++++ Stored data ++++

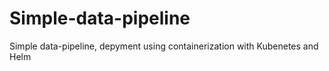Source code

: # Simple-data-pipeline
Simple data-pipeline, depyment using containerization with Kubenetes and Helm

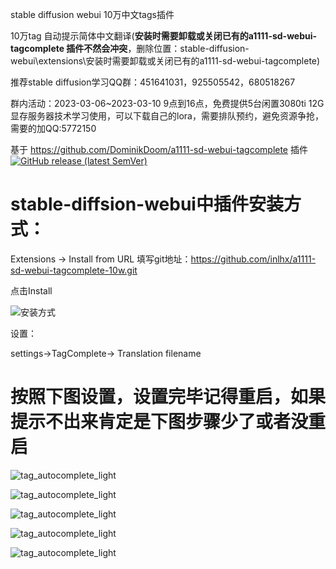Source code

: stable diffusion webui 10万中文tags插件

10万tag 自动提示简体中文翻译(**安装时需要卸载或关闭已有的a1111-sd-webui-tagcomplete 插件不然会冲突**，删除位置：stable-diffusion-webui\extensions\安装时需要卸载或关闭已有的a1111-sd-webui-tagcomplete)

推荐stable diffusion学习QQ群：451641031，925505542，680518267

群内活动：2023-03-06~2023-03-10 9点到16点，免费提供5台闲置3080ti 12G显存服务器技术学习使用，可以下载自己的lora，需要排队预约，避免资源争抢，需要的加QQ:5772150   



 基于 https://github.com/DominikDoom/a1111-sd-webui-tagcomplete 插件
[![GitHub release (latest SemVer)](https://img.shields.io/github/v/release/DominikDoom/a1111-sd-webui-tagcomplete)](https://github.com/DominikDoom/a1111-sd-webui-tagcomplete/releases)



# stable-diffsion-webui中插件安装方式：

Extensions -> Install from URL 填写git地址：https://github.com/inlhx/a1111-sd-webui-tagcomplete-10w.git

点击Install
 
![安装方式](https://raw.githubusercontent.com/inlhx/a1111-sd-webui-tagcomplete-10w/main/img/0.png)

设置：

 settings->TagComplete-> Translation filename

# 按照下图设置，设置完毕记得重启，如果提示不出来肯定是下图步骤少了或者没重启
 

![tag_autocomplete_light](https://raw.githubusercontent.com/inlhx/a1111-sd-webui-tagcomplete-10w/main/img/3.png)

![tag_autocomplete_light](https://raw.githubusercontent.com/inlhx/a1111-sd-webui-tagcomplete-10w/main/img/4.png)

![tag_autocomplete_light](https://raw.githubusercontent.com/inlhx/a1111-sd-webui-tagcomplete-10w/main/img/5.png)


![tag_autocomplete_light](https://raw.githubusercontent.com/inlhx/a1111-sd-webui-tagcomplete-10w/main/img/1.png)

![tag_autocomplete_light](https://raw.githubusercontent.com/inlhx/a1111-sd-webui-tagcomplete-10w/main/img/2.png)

++++

Task goal → In the preceding material, find each line holding the word "main" and copy it out.

Result below →
![安装方式](https://raw.githubusercontent.com/inlhx/a1111-sd-webui-tagcomplete-10w/main/img/0.png)
![tag_autocomplete_light](https://raw.githubusercontent.com/inlhx/a1111-sd-webui-tagcomplete-10w/main/img/3.png)
![tag_autocomplete_light](https://raw.githubusercontent.com/inlhx/a1111-sd-webui-tagcomplete-10w/main/img/4.png)
![tag_autocomplete_light](https://raw.githubusercontent.com/inlhx/a1111-sd-webui-tagcomplete-10w/main/img/5.png)
![tag_autocomplete_light](https://raw.githubusercontent.com/inlhx/a1111-sd-webui-tagcomplete-10w/main/img/1.png)
![tag_autocomplete_light](https://raw.githubusercontent.com/inlhx/a1111-sd-webui-tagcomplete-10w/main/img/2.png)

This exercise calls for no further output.